Extracted records:
┌────────
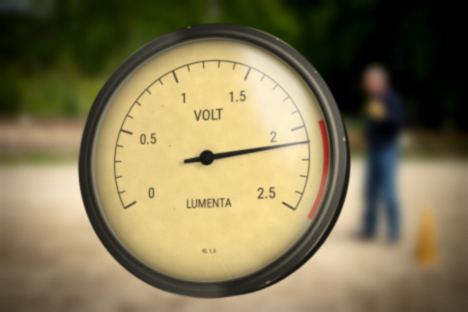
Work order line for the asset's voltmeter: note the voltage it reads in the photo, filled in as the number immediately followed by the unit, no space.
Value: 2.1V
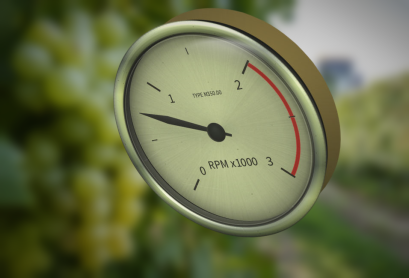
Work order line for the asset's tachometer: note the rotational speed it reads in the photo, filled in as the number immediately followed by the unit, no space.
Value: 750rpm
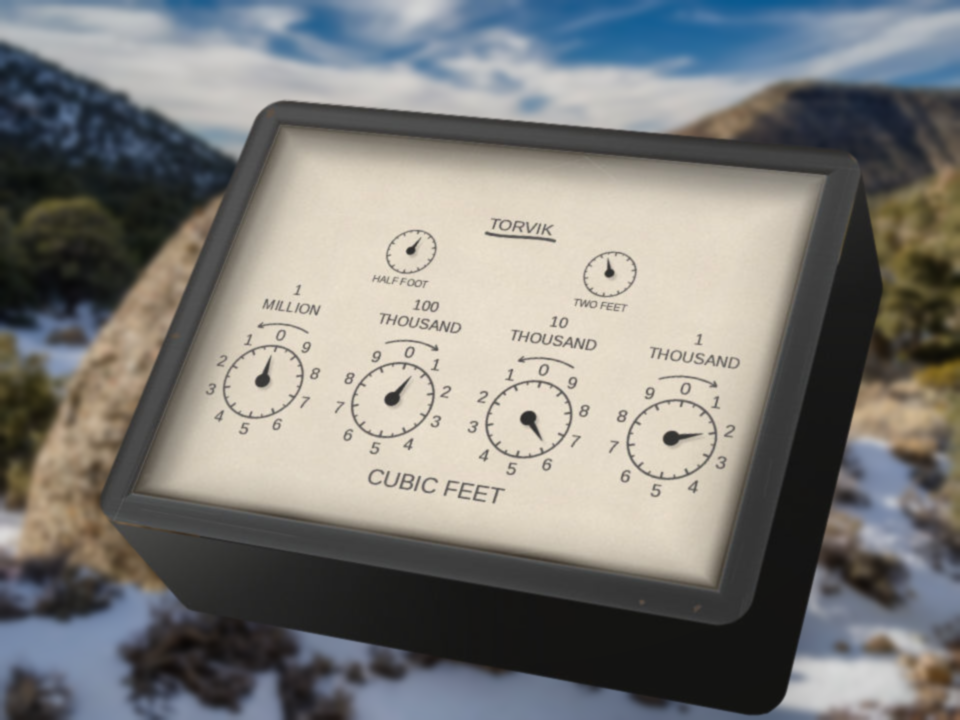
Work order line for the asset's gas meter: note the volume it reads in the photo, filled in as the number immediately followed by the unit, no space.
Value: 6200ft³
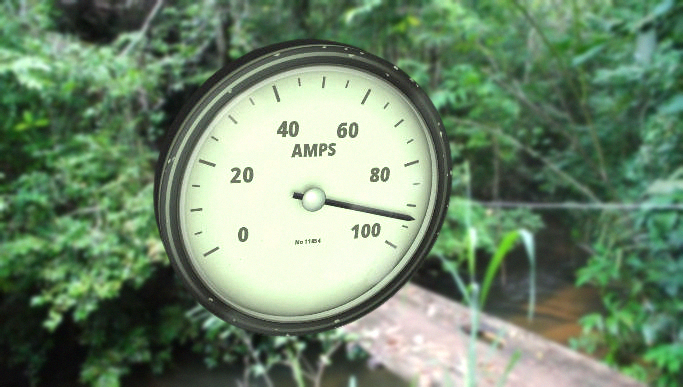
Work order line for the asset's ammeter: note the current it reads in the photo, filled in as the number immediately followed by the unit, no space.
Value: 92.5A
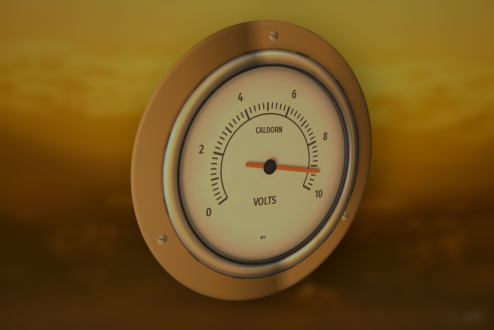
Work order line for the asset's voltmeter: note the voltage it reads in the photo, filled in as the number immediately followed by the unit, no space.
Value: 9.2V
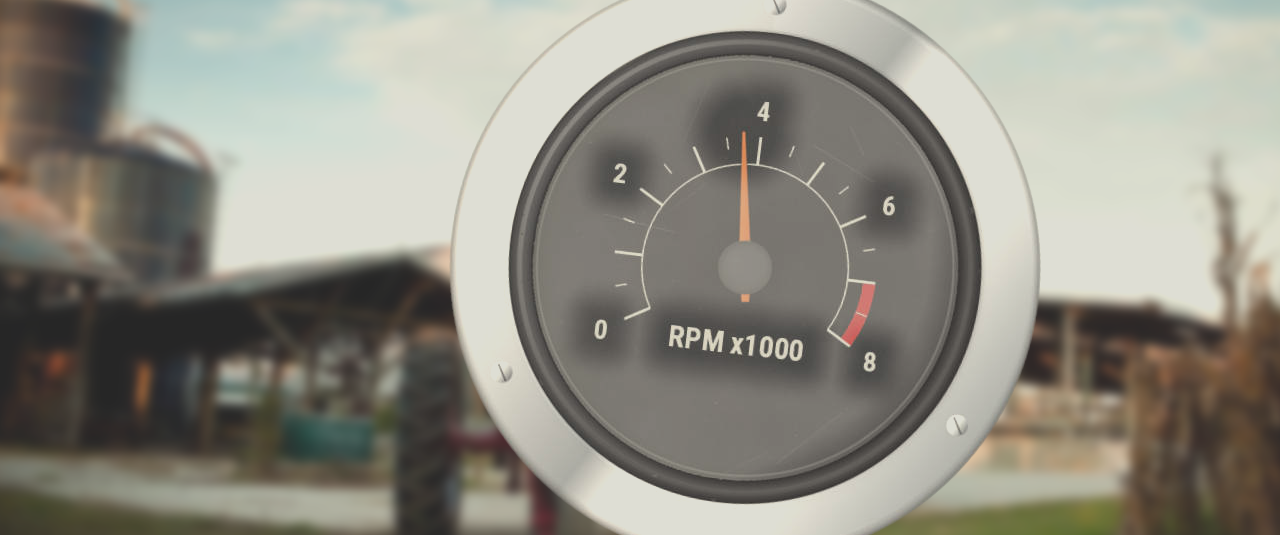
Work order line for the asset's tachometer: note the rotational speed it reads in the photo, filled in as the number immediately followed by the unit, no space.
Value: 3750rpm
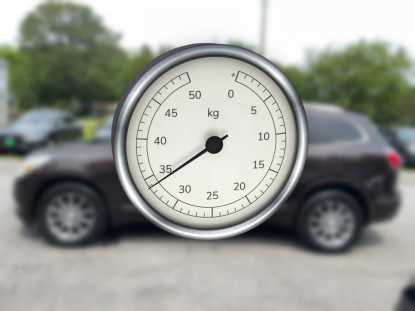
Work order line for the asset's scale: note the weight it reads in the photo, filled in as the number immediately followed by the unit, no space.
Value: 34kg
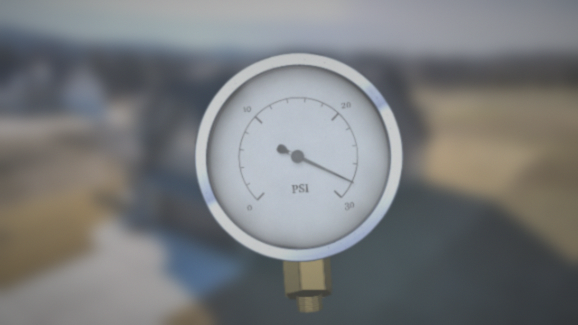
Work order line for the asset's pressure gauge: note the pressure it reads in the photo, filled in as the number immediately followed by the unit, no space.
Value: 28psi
└────────
Your task: Show each line of the listing above that contains the string "Value".

Task output:
Value: 2.1V
Value: 750rpm
Value: 6200ft³
Value: 92.5A
Value: 9.2V
Value: 3750rpm
Value: 34kg
Value: 28psi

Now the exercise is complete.